Tous les documents concernés ont été produits et reçus par des agents de la DGCCRF dans le cadre de la recherche de l’infraction pénale considérée ci-dessus. Or, l’article R 451-1 du code de la consommation prévoit que les infractions pénales en question sont « punies de la peine d’amende prévue pour les contraventions de la 5e classe. La récidive est réprimée conformément aux dispositions des articles 132-11 et 132-15 du code pénal ».
Aucune sanction administrative n’est prévue pour cette recherche de sorte que la demande telle que formulée par la société, fondée sur le livre III du code des relations entre le public et l’administration n’avait aucune chance concrète d’aboutir. Ceci conduit assez sèchement à rejeter les demandes de communication puisque lesdits documents sont dépourvus de caractère administratif. Le considérant n° 11 n’est donc que l’application pure et simplement des considérants nos 6 et 7 constatant l’erreur de droit du jugement frappé du pourvoi.
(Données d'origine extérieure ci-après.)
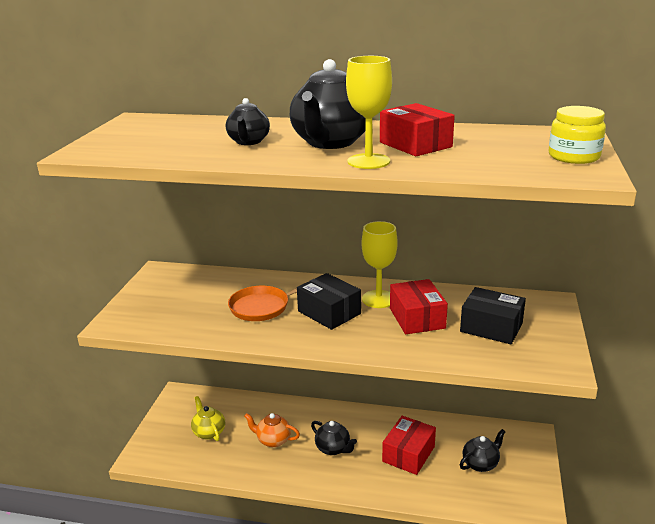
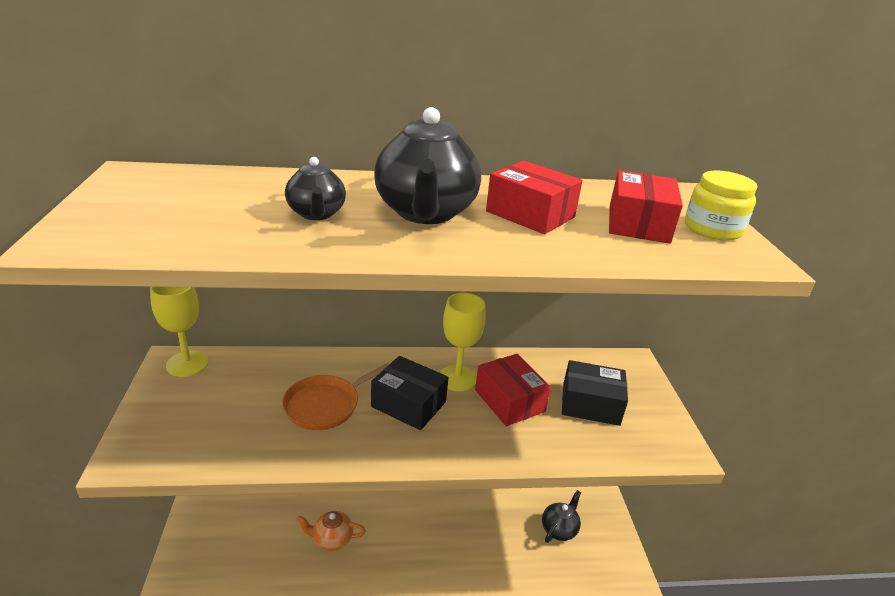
camera: 20 degrees left, 5 degrees up
(209, 432) = (251, 542): yellow teapot -> none
(333, 449) = (403, 538): black teapot -> none
(368, 161) = (494, 245): yellow goblet -> yellow goblet (187, 364)
(408, 454) = (485, 530): red box -> red box (638, 224)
La décision permet utilement de rappeler que même si c’est l’administration qui procède au contrôle en vue de rechercher si une infraction pénale peut être constatée, les actes produits ne sont pas nécessairement des documents ayant un caractère administratif, et ce s’il n’y a pas de sanctions administratives qui sont prévues par les textes. Reste toujours l’article L 521-27 du code de la consommation qui permet la communication des rapports d’essais ou d’analyses, des avis ou des autres documents justifiant les mesures mais il s’agit d’un élément complètement délié du droit d’accès prévu par le code des relations entre le public et l’administration.
Voici donc un arrêt intéressant permettant de se pencher sur les enquêtes diligentées par la DGCCRF. Gare donc à l’enchevêtrement des textes qui ne sont pas forcément tous applicables et ce en fonction de la finalité de l’enquête.